WASHINGTON, July 23, 2010 -- The Obama administration's watchdog for executive pay at U.S. financial institutions has found 17 companies paid out $1.6 billion in bonuses shortly after receiving taxpayer-funded bailouts last year.
But Kenneth Feinberg, the Treasury Department's pay czar appointed in the wake of the financial crisis, says the payments were not technically "illegal" leaving the government little authority to do anything about it.
"At the time these payments were made, they were ill advised, bad judgment on the part of these companies, but they didn't violate any statute, they didn't violate any regulation at the time," Feinberg told ABC News.

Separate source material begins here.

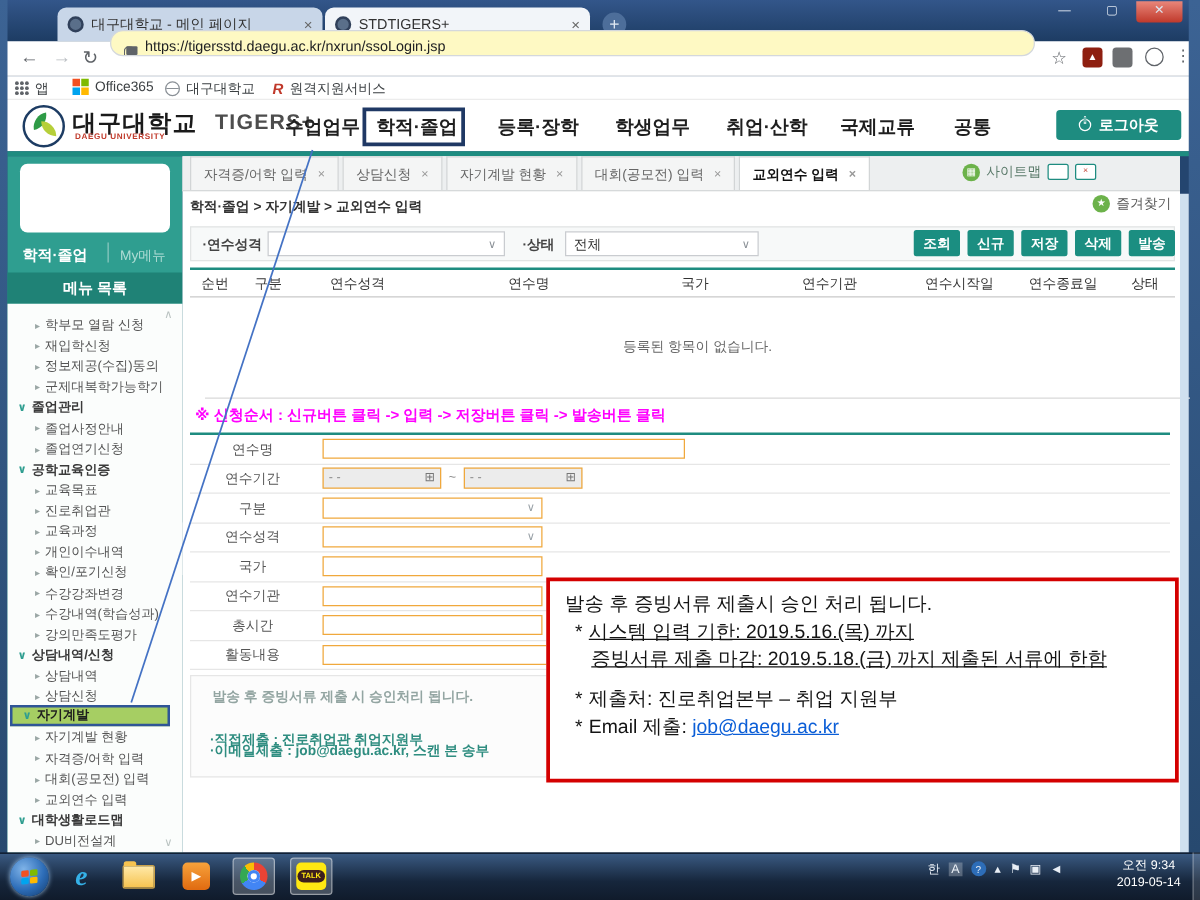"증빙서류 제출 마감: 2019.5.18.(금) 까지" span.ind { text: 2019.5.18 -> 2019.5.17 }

They were "in the face of the public interest, perhaps. But 'contrary to the public interest' -- a statutory standard -- no," he said. "The taxpayer has a right to be outraged. Who wouldn't be?"
Feinberg named the banks in a review of pay among the top 25 executives at 419 firms that received government assistance before February 17, 2009. Some of the payments exceeded $10 million, as in the case of one individual
The 17 firms identified in the report include American Express, AIG, Bank of America, Boston Private Financial Holdings, Capital One, CIT, Citigroup, JP Morgan Chase, M&T Bank, Morgan Stanley, Regions, Suntrust, Bank of NY Mellon, Goldman Sachs, PNC Financial Services Group, US Bancorp, and Wells Fargo.
President Obama today said the findings underscored the importance of financial reform legislation signed into law on Wednesday. "We made enormous progress this week on Wall Street reform, on making sure that we're eliminating waste and abuse in government, and in providing immediate assistance to people who are out there looking for work," he said.
By law, the pay czar cannot sue for repayment or issue subpoenas. He can only ask for reimbursement. The recently-enacted Wall Street reform law also has no binding rules for executive compensation.
Eleven of the 17 companies have already paid back government bailout funds and have no other outstanding financial obligations to taxpayers.
The six companies that have not fully reimbursed the Treasury Department are CIT Group, SunTrust Banks, Regions Financial, M&T Bank, Citigroup, and AIG. The most egregious "offender" of all - Citigroup - has already agreed to restructure its compensation practices.
"I think Citigroup has complied. I thought it appropriate that these other five companies repay," Feinberg said.
Feinberg is pressing the 17 firms to voluntarily adopt a so-called "break provision" which would give the boards of directors and compensation committees the right to terminate any binding or expected payments to employees in the event of another financial crisis.
The companies have told Feinberg they are taking the request "under advisement."
"They've been through a real crisis. I'd like to think they've learned something from this," Feinberg said, hopeful that Wall Street firms will self-regulate in a way they haven't done in the past. "All these [Obama administration] initiatives will help guide this type of internal decision."
Likely Final Report for Feinberg as Pay Czar
Feinberg assumed his watchdog role shortly after the huge federal bailouts at the height of the financial crisis.
"I'd like to think that month's from now we will not confront a financial crisis like we've faced a few years ago, not because of what I've done but what the administration has done," he said. "I like to think it's less likely we'll have another compensation crisis."
Last year he issued limits on pay packages for bailout recipients, slashing 2010 cash payments for the top 25 executives at five companies by 33 percent from 2009 levels.
ABC News' Devin Dwyer contributed to this report.